Event-Chain Monte-Carlo Simulations of Dense Soft Matter Systems

TL;DR

This paper introduces an efficient rejection-free event-chain Monte-Carlo algorithm applicable to dense soft matter systems, demonstrating significant performance improvements over traditional methods in simulations of polymers, actin-like filaments, and liquid crystals.

Contribution

The paper develops a generalized event-chain Monte-Carlo algorithm for soft interactions and complex systems, showing its effectiveness in simulating dense soft matter.

Findings

Efficient initialization of polymer melts.

Formation of bundle networks in semiflexible polymers.

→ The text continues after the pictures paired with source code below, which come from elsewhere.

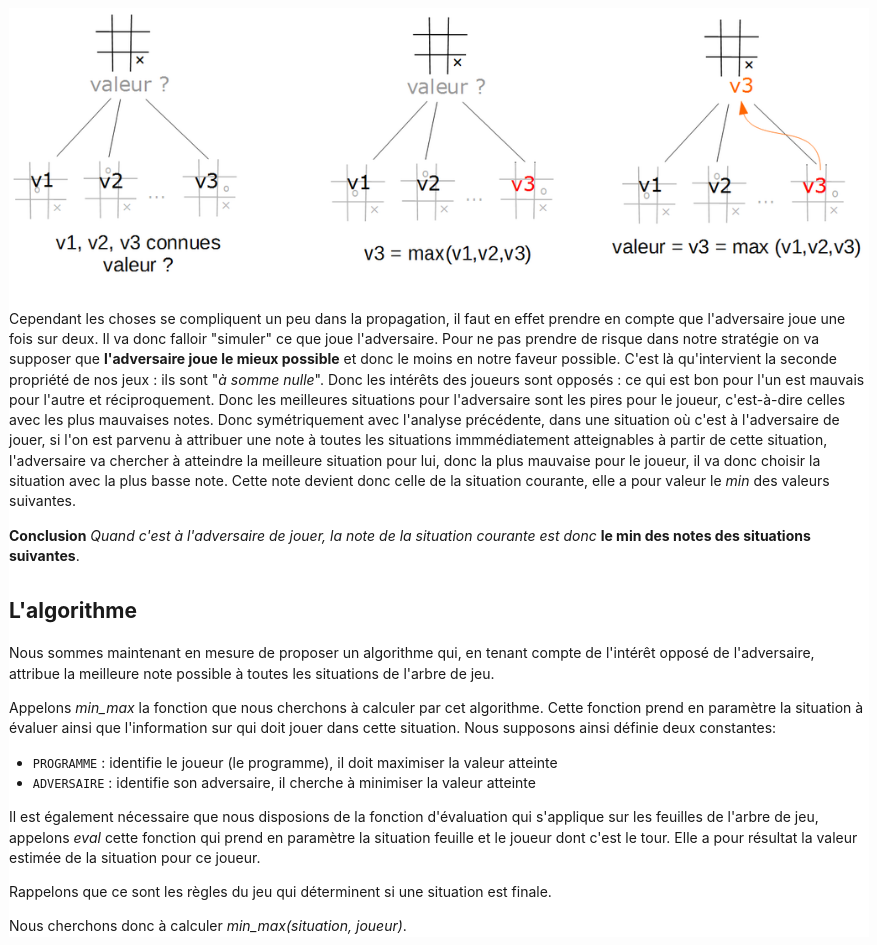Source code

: <img src="imgs/min-max.png" alt="quand c'est au joueur de jouer, la valeur de la situation est obtenue en faisant le max des valeurs de situations suivantes" width="1000"/>
    
Cependant les choses se compliquent un peu dans la propagation, il faut en effet prendre en compte que l'adversaire joue une fois sur deux.
Il va donc falloir "simuler" ce que joue l'adversaire. Pour ne pas prendre de risque dans notre stratégie on va supposer que **l'adversaire joue le mieux possible** et donc le moins en notre faveur possible. C'est là qu'intervient la seconde propriété de nos jeux : ils sont "*à somme nulle*". Donc les intérêts des joueurs sont opposés : ce qui est bon pour l'un est mauvais pour l'autre et réciproquement. Donc les meilleures situations pour l'adversaire sont les pires pour le joueur, c'est-à-dire celles avec les plus mauvaises notes. Donc symétriquement avec l'analyse précédente, dans une situation où c'est à l'adversaire de jouer, si l'on est parvenu à attribuer une note à toutes les situations immmédiatement atteignables à partir de cette situation, l'adversaire va chercher à atteindre la meilleure situation pour lui, donc la plus mauvaise pour le joueur, il va donc choisir la situation avec la plus basse note. Cette note devient donc celle de la situation courante, elle a pour valeur le *min* des valeurs suivantes.

**Conclusion** *Quand c'est à l'adversaire de jouer, la note de la situation courante est donc* **le min des notes des situations suivantes**.

L'algorithme
-------------

Nous sommes maintenant en mesure de proposer un algorithme qui, en tenant compte de l'intérêt opposé de l'adversaire, attribue la meilleure note possible à toutes les situations de l'arbre de jeu.

Appelons *min_max* la fonction que nous cherchons à calculer par cet algorithme. Cette fonction prend en paramètre la situation à évaluer ainsi que l'information sur qui doit jouer dans cette situation. Nous supposons ainsi définie deux constantes:

 -  `PROGRAMME` :   identifie le joueur (le programme), il doit maximiser la valeur atteinte
 -  `ADVERSAIRE` :   identifie son adversaire, il cherche à minimiser la valeur atteinte

Il est également nécessaire que nous disposions de la fonction d'évaluation qui s'applique sur les feuilles de l'arbre de jeu, appelons *eval* cette fonction qui prend en paramètre la situation
feuille et le joueur dont c'est le tour. Elle a pour résultat la valeur estimée de la situation pour ce joueur.

Rappelons que ce sont les règles du jeu qui déterminent si une situation est finale.

Nous cherchons donc à calculer *min_max(situation, joueur)*.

Fast equilibration of large liquid crystal systems.

Abstract

We discuss the rejection-free event-chain Monte-Carlo algorithm and several applications to dense soft matter systems. Event-chain Monte-Carlo is an alternative to standard local Markov-chain Monte-Carlo schemes, which are based on detailed balance, for example the well-known Metropolis-Hastings algorithm. Event-chain Monte-Carlo is a Markov chain Monte-Carlo scheme that uses so-called lifting moves to achieve global balance without rejections (maximal global balance). It has been originally developed for hard sphere systems but is applicable to many soft matter systems and particularly suited for dense soft matter systems with hard core interactions, where it gives significant performance gains compared to a local Monte-Carlo simulation. The algorithm can be generalized to deal with soft interactions and with three-particle interactions, as they naturally arise, for example, in bead-spring models of polymers with bending rigidity. We present results for polymer melts, where the event-chain algorithm can be used for an efficient initialization. We then move on to large systems of semiflexible polymers that form bundles by attractive interactions and can serve as model systems for actin filaments in the cytoskeleton. The event chain algorithm shows that these systems form networks of bundles which coarsen similar to a foam. Finally, we present results on liquid crystal systems, where the event-chain algorithm can equilibrate large systems containing additional colloidal disks very efficiently, which reveals the parallel chaining of disks.